While psychological pricing tricks are pervasive and can certainly dupe you into spending more, there are ways you can avert them:
• Create a 30-day list. Instead of purchasing things on impulse, jot down things you would like to buy, along with the price. Then wait 30 days. Chances are, the initial urge to purchase the items will have fizzled.
• Consider the personal value of an item. Instead of fixating on the price tag of something, consider the value it would bring to your life. Is it something you would get a lot of joy from? Or something you could really use? Let that guide you, vs. buying an item because everyone else has it.
• Figure out the number of uses of an item. If you plan on wearing a pair of jeans at least 30 times, and they cost $90, that’s $3 per use. Something you can afford and would enjoy having? Then it might be worthwhile. But if it’s a $20 item and chances are it will most likely get shoved into the closet, that might end up being a waste of money.
• Stick to a weekly budget. It’s no fun having to get your finances back on track after blowing your budget. Avoid that by keeping a weekly number in mind for your discretionary spending — think clothing, entertainment, eating out, hobby-related spending and sundry items. This can help you stay within your means. It could be helpful to have a separate bank account where you park your discretionary funds into. It’s far easier to see exactly where your money is going that way.
Psychological pricing tricks can certainly sway you to dole out more cash. That being said, if you are aware of them, you can use good judgment about these marketing tactics. That, in turn, can allow you to stay within your means, make the best financial decisions for your situation, and stay in control of your cash.
Is psychological pricing illegal?
Psychological pricing typically isn’t illegal, though in some cases, the tactic could veer into some other murky territory that might not be legal. But for the most part, these pricing tricks are acceptable ways of getting consumers to believe they are getting a deal or that an item is in high demand.

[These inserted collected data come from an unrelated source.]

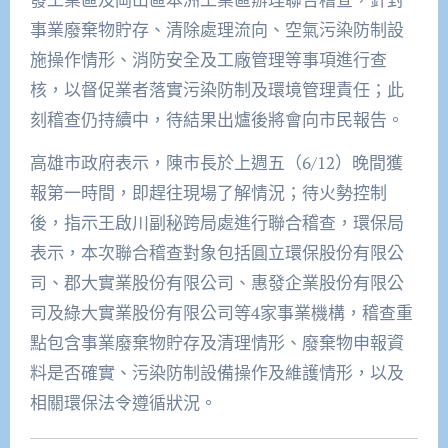
事業廢棄物貯存、清除處理流向、空氣污染防制設
施操作情形、消防安全及工廠管理等事項進行查
核，以督促業者落實污染防制及環境管理責任；此
刻稽查仍持續中，待結果出爐後將會向市民報告。
高雄市政府表示，陳市長於上週五（6/12）晚間獲
報第一時間，即趕往現場了解情況；待火勢控制
後，指示王啟川副秘跨局處進行聯合稽查，環保局
表示，本次聯合稽查對象包括圓立環保股份有限公
司、郡大實業股份有限公司、惠發企業股份有限公
司及綠大實業股份有限公司等4家事業機構，稽查重
點包含事業廢棄物貯存及清理情形、廢棄物申報資
料是否確實、污染防制設備操作及維護情形，以及
相關環保法令遵循狀況。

Is psychological pricing immoral?
There are some instances where pricing tricks border on unethical terrority. For instance, using fake reviews to make a product seem more popular than it really is and to generate hype is considered unethical.
Why is psychological pricing effective?
Psychological pricing is effective because it relies on your brain making snap judgments in spending situations. These tactics can steer you toward choosing a particular product or buying more that you may truly need.